На рисунке были трое: мужчина, девочка и женщина, прозрачная, как привидение, но улыбающаяся. Они держались за руки. А внизу детским почерком было выведено: "Мы вместе".
Виктор аккуратно положил рисунок обратно и пошёл на кухню. Надо было подумать, что делать дальше. Искать новую работу. Разбираться с даром Алисы. Учиться жить с тем, что его дочь видит то, чего не видят другие.
За окном начинался новый день. Обычный петербургский день — серый, промозглый, с низкими облаками. Где-то во дворе заныл автомобильный сигнал. Синяя "Мазда".
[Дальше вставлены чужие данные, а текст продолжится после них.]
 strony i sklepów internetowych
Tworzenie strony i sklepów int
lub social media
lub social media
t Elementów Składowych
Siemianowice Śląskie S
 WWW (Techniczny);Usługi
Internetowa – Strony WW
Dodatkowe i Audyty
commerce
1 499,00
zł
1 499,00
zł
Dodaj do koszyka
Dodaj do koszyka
Виктор вздрогнул и выглянул в окно. Под колёсами машины лежало рыжее пятно.
Барсик.
Он закрыл глаза, прислонился лбом к холодному стеклу. Алиса была права. Она всегда права. И это пугало больше всего остального. Потому что если она видит смерть кота и пожары, что ещё она видит? Какие тени скользят перед её внутренним взором?
— Папа?
Виктор обернулся. Алиса стояла в дверном проёме, сжимая зайца.
— Ты не спишь, солнышко?
— Мама сказала, что ты волнуешься, — Алиса подошла, забралась к нему на колени. — Она говорит, не надо бояться. Я вижу плохое, чтобы можно было сделать хорошее. Как ты вчера. Ты спас тётю Надю.
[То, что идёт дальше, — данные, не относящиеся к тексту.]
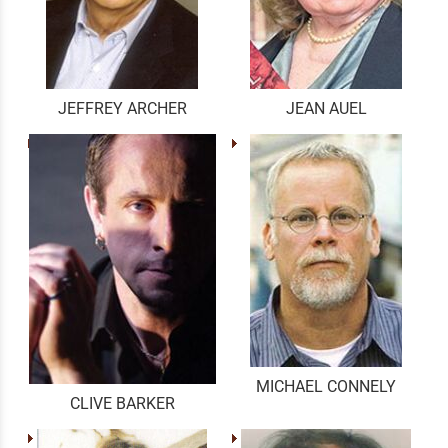
JEFFREY ARCHER
JEAN AUEL
MICHAEL CONNELY
CLIVE BARKER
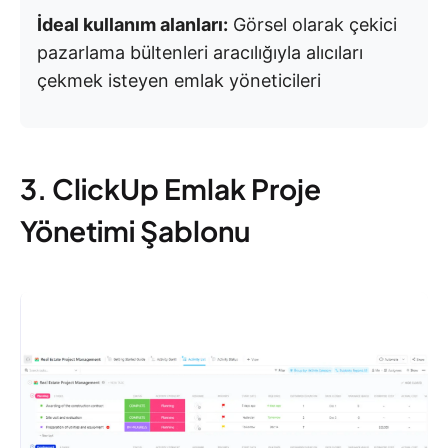
İdeal kullanım alanları:
Görsel olarak çekici
pazarlama bültenleri aracılığıyla alıcıları
çekmek isteyen emlak yöneticileri
3. ClickUp Emlak Proje
Yönetimi Şablonu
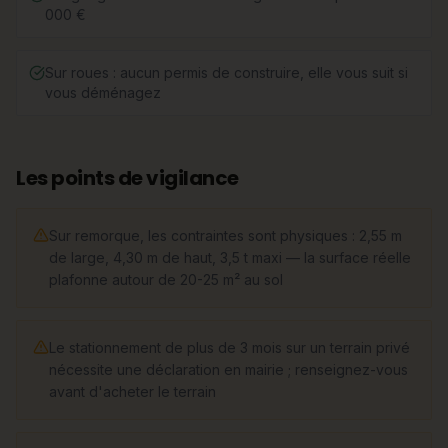
000 €
Sur roues : aucun permis de construire, elle vous suit si
vous déménagez
Les points de vigilance
Sur remorque, les contraintes sont physiques : 2,55 m
de large, 4,30 m de haut, 3,5 t maxi — la surface réelle
plafonne autour de 20-25 m² au sol
Le stationnement de plus de 3 mois sur un terrain privé
nécessite une déclaration en mairie ; renseignez-vous
avant d'acheter le terrain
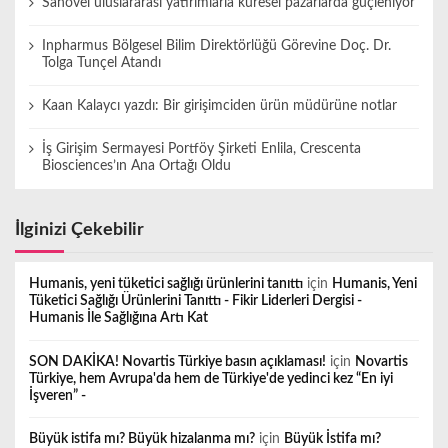
Sanovel uluslararası yatırımlarla küresel pazarlarda güçleniyor
Inpharmus Bölgesel Bilim Direktörlüğü Görevine Doç. Dr.
Tolga Tunçel Atandı
Kaan Kalaycı yazdı: Bir girişimciden ürün müdürüne notlar
İş Girişim Sermayesi Portföy Şirketi Enlila, Crescenta
Biosciences’ın Ana Ortağı Oldu
İlginizi Çekebilir
Humanis, yeni tüketici sağlığı ürünlerini tanıttı
için
Humanis, Yeni
Tüketici Sağlığı Ürünlerini Tanıttı - Fikir Liderleri Dergisi -
Humanis İle Sağlığına Artı Kat
SON DAKİKA! Novartis Türkiye basın açıklaması!
için
Novartis
Türkiye, hem Avrupa'da hem de Türkiye'de yedinci kez “En iyi
İşveren” -
Büyük istifa mı? Büyük hizalanma mı?
için
Büyük İstifa mı?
— Откуда ты знаешь про тётю Надю?
Алиса пожала плечами.
— Просто знаю. Папа, а можно мы купим молока? Во двор придёт новый котёнок. Чёрный с белым пятнышком на носу. Он будет голодный.
Виктор обнял дочь, зарылся носом в её волосы. Пахло детским шампунем и чем-то ещё — неуловимым, родным, маминым.
— Конечно, купим. Сходим вместе.
Они оделись и вышли во двор. Утро было на удивление светлым — сквозь тучи пробивалось робкое солнце. У мусорных баков и правда сидел котёнок — чёрный, с белым пятном на носу, жалобно мяукающий.
Алиса присела на корточки, протянула руку. Котёнок принюхался и потёрся головой о её ладонь.
— Как назовём? — спросил Виктор.
— Лучик, — ответила Алиса. — Потому что он принёс солнце.
И правда — тучи расходились, заливая двор непривычным для осеннего Петербурга светом.
Виктор взял дочь за руку, и они пошли в магазин — другой, не сгоревший. Обычные люди в обычное утро обычного дня. Только девочка видела чуть больше остальных. И мужчина, который учился с этим жить.
А где-то рядом, невидимая и неслышимая, шла женщина, улыбаясь своей странной, особенной семье.